-- ENTRIES SUPPLIED follows --
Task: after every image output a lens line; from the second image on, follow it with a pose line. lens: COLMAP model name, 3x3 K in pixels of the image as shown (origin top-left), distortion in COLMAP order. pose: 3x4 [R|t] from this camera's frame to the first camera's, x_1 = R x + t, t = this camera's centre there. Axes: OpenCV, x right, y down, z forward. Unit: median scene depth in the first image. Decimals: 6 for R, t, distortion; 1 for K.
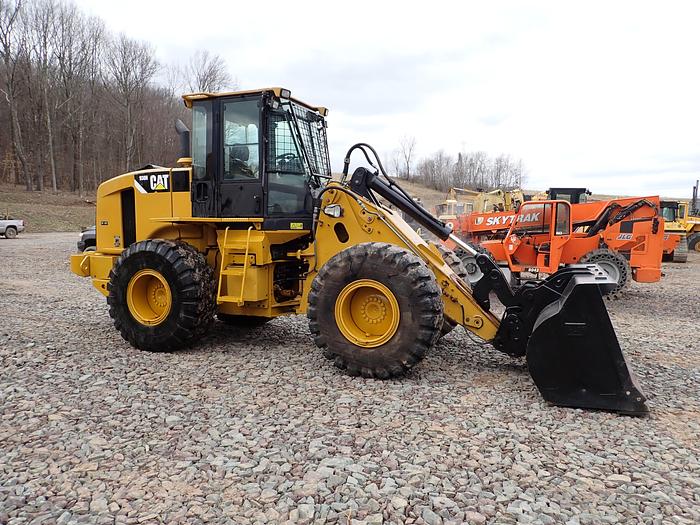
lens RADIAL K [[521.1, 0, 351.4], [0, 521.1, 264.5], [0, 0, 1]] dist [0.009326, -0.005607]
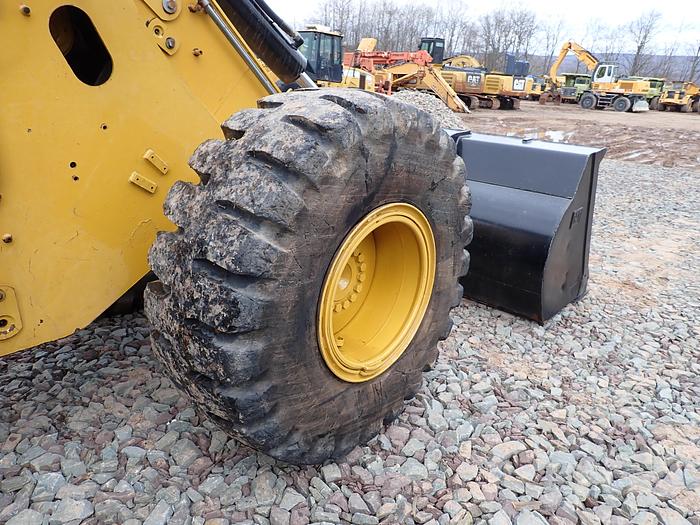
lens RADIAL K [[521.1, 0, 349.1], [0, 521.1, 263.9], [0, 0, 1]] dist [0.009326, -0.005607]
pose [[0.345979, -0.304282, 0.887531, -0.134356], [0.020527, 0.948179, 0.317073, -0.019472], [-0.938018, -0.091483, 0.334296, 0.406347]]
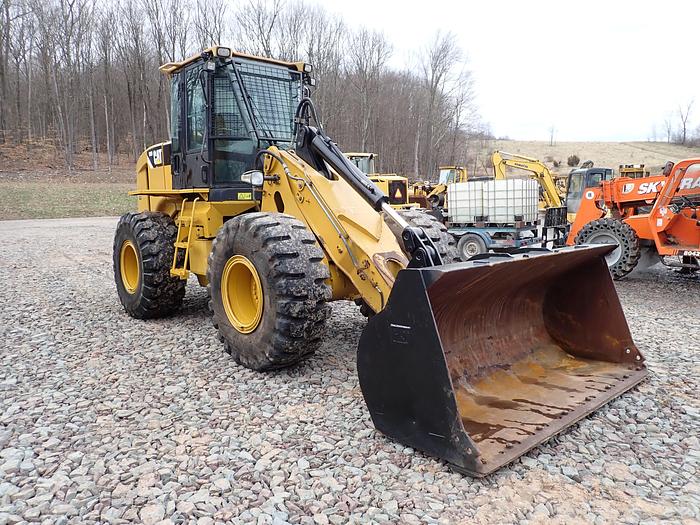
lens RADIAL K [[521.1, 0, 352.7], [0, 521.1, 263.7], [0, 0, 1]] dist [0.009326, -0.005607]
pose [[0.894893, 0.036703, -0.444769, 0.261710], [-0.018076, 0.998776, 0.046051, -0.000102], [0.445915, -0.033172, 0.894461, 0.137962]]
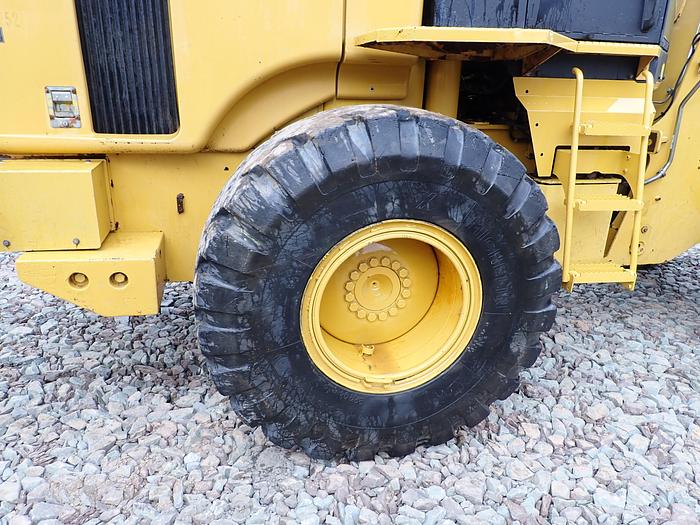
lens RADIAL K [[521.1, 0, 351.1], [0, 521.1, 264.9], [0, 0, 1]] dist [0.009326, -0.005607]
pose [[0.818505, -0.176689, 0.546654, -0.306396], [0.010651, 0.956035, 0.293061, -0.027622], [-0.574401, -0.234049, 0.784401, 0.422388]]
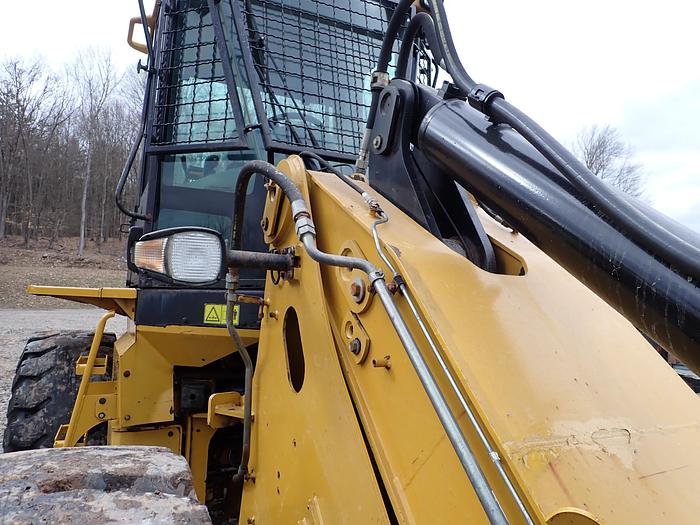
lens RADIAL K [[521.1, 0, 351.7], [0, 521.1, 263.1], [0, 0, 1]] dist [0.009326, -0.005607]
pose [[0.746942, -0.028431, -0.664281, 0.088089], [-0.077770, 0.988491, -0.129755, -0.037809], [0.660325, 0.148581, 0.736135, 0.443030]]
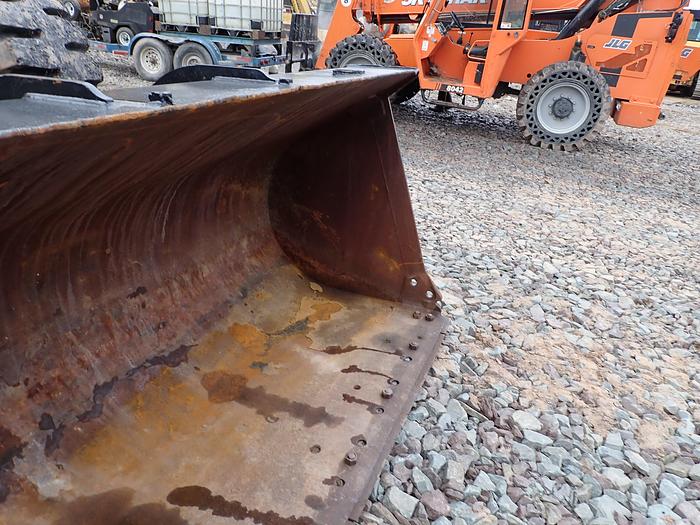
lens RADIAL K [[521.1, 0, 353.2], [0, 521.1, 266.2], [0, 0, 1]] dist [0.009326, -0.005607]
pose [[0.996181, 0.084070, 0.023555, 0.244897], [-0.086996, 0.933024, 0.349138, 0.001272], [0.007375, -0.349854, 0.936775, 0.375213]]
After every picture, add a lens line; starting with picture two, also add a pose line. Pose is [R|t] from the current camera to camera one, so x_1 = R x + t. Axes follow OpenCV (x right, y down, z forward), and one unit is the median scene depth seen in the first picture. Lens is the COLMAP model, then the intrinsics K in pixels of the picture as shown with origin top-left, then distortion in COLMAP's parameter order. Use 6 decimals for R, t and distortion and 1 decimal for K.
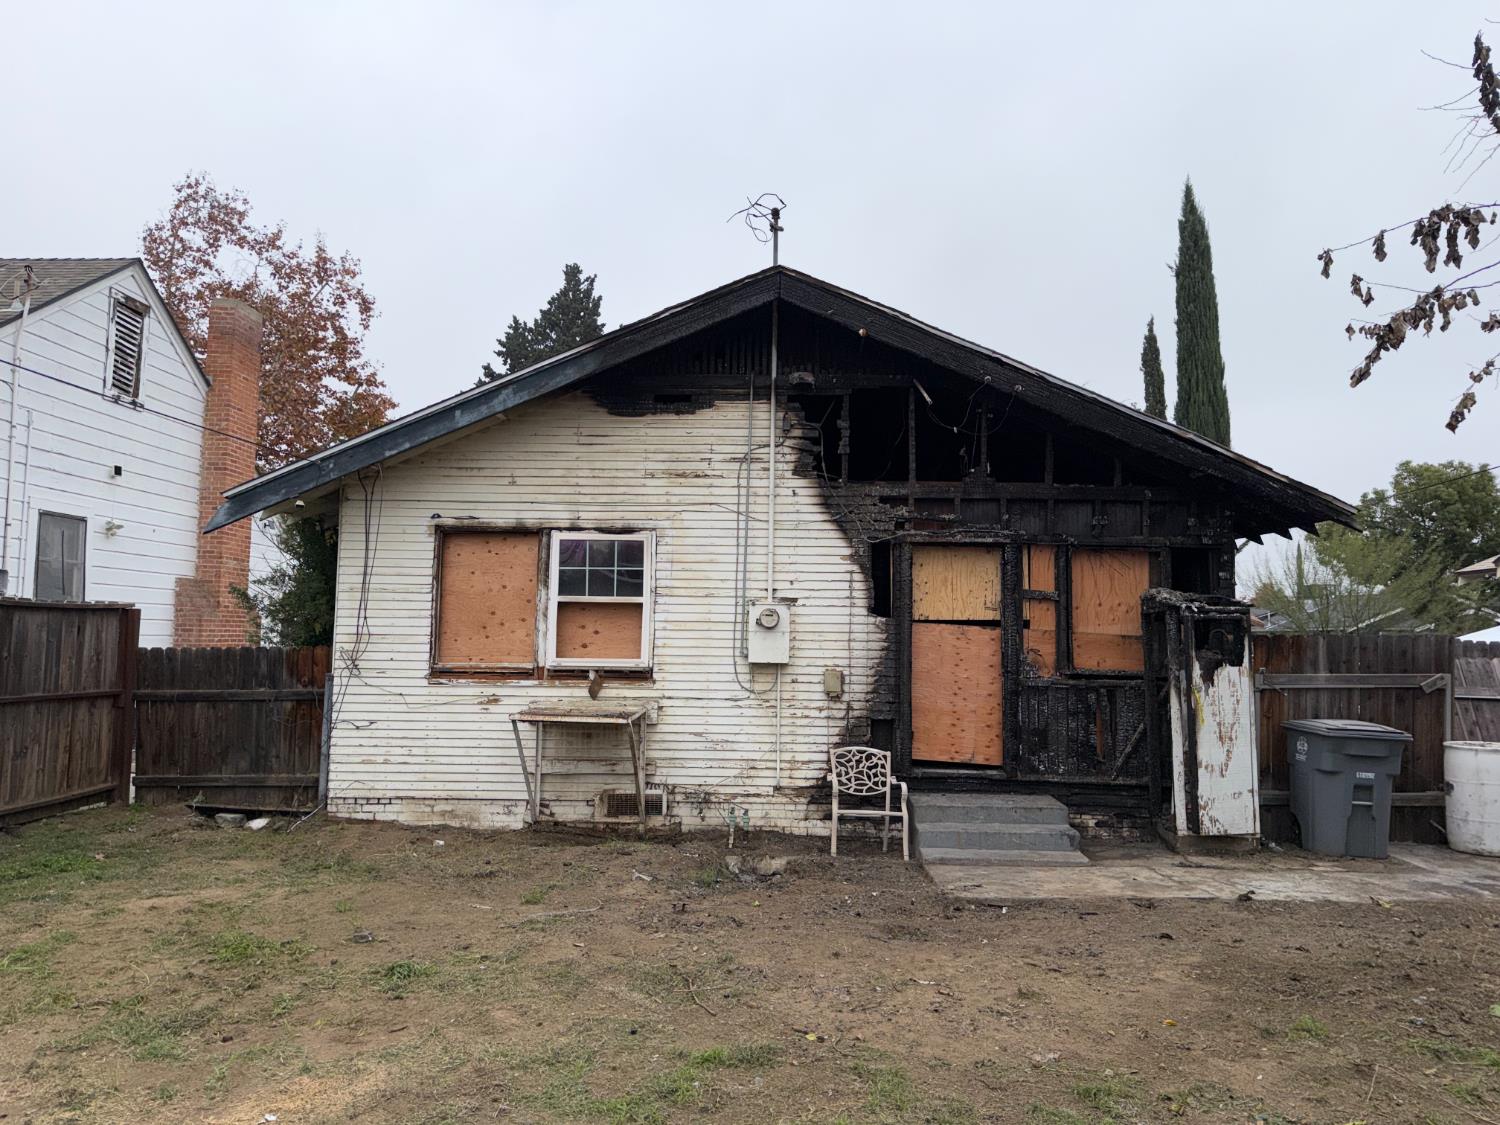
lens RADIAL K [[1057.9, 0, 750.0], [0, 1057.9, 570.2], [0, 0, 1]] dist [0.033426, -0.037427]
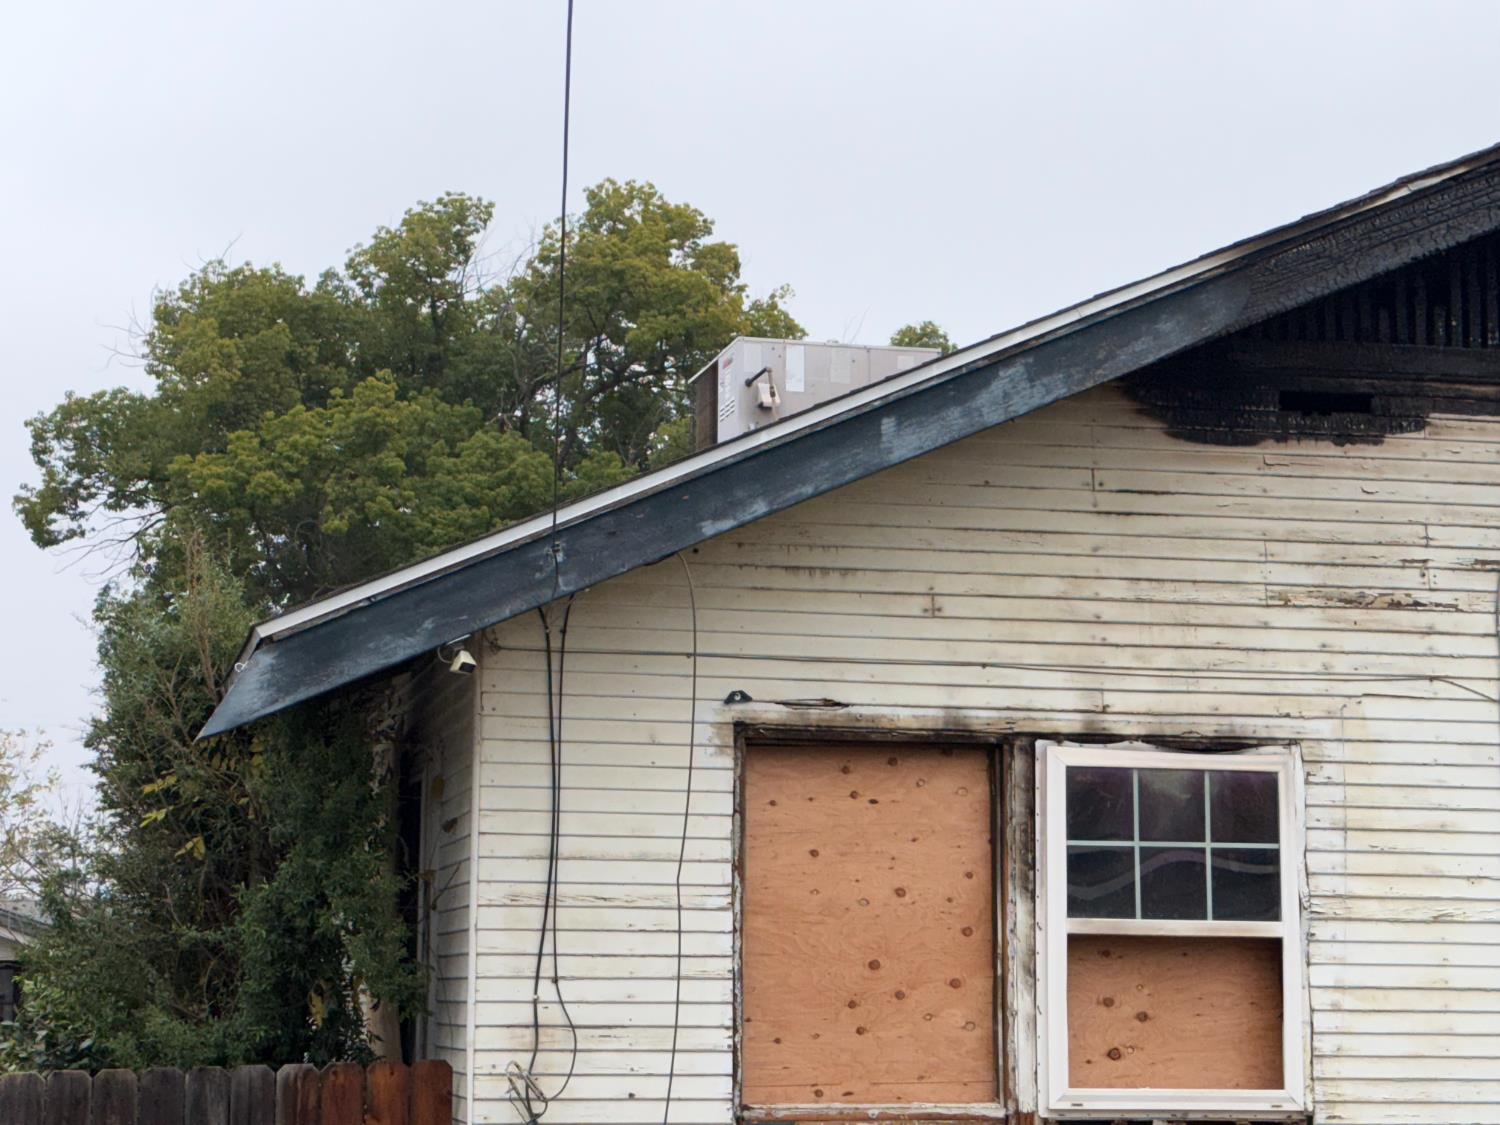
-- ENTRIES SUPPLIED concluded --
Copy out every line of the material above exactly, skipping the pictures.

◆ **EXERCISE OUTPUT**
Task: after every image output a lens line; from the second image on, follow it with a pose line. lens: COLMAP model name, 3x3 K in pixels of the image as shown (origin top-left), distortion in COLMAP order. pose: 3x4 [R|t] from this camera's frame to the first camera's, x_1 = R x + t, t = this camera's centre there. Axes: OpenCV, x right, y down, z forward. Unit: median scene depth in the first image. Decimals: 6 for R, t, distortion; 1 for K.
lens RADIAL K [[521.1, 0, 351.4], [0, 521.1, 264.5], [0, 0, 1]] dist [0.009326, -0.005607]
lens RADIAL K [[521.1, 0, 349.1], [0, 521.1, 263.9], [0, 0, 1]] dist [0.009326, -0.005607]
pose [[0.345979, -0.304282, 0.887531, -0.134356], [0.020527, 0.948179, 0.317073, -0.019472], [-0.938018, -0.091483, 0.334296, 0.406347]]
lens RADIAL K [[521.1, 0, 352.7], [0, 521.1, 263.7], [0, 0, 1]] dist [0.009326, -0.005607]
pose [[0.894893, 0.036703, -0.444769, 0.261710], [-0.018076, 0.998776, 0.046051, -0.000102], [0.445915, -0.033172, 0.894461, 0.137962]]
lens RADIAL K [[521.1, 0, 351.1], [0, 521.1, 264.9], [0, 0, 1]] dist [0.009326, -0.005607]
pose [[0.818505, -0.176689, 0.546654, -0.306396], [0.010651, 0.956035, 0.293061, -0.027622], [-0.574401, -0.234049, 0.784401, 0.422388]]
lens RADIAL K [[521.1, 0, 351.7], [0, 521.1, 263.1], [0, 0, 1]] dist [0.009326, -0.005607]
pose [[0.746942, -0.028431, -0.664281, 0.088089], [-0.077770, 0.988491, -0.129755, -0.037809], [0.660325, 0.148581, 0.736135, 0.443030]]
lens RADIAL K [[521.1, 0, 353.2], [0, 521.1, 266.2], [0, 0, 1]] dist [0.009326, -0.005607]
pose [[0.996181, 0.084070, 0.023555, 0.244897], [-0.086996, 0.933024, 0.349138, 0.001272], [0.007375, -0.349854, 0.936775, 0.375213]]
After every picture, add a lens line; starting with picture two, also add a pose line. Pose is [R|t] from the current camera to camera one, so x_1 = R x + t. Axes follow OpenCV (x right, y down, z forward), and one unit is the median scene depth seen in the first picture. Lens is the COLMAP model, then the intrinsics K in pixels of the picture as shown with origin top-left, then distortion in COLMAP's parameter order. Use 6 decimals for R, t and distortion and 1 decimal for K.
lens RADIAL K [[1057.9, 0, 750.0], [0, 1057.9, 570.2], [0, 0, 1]] dist [0.033426, -0.037427]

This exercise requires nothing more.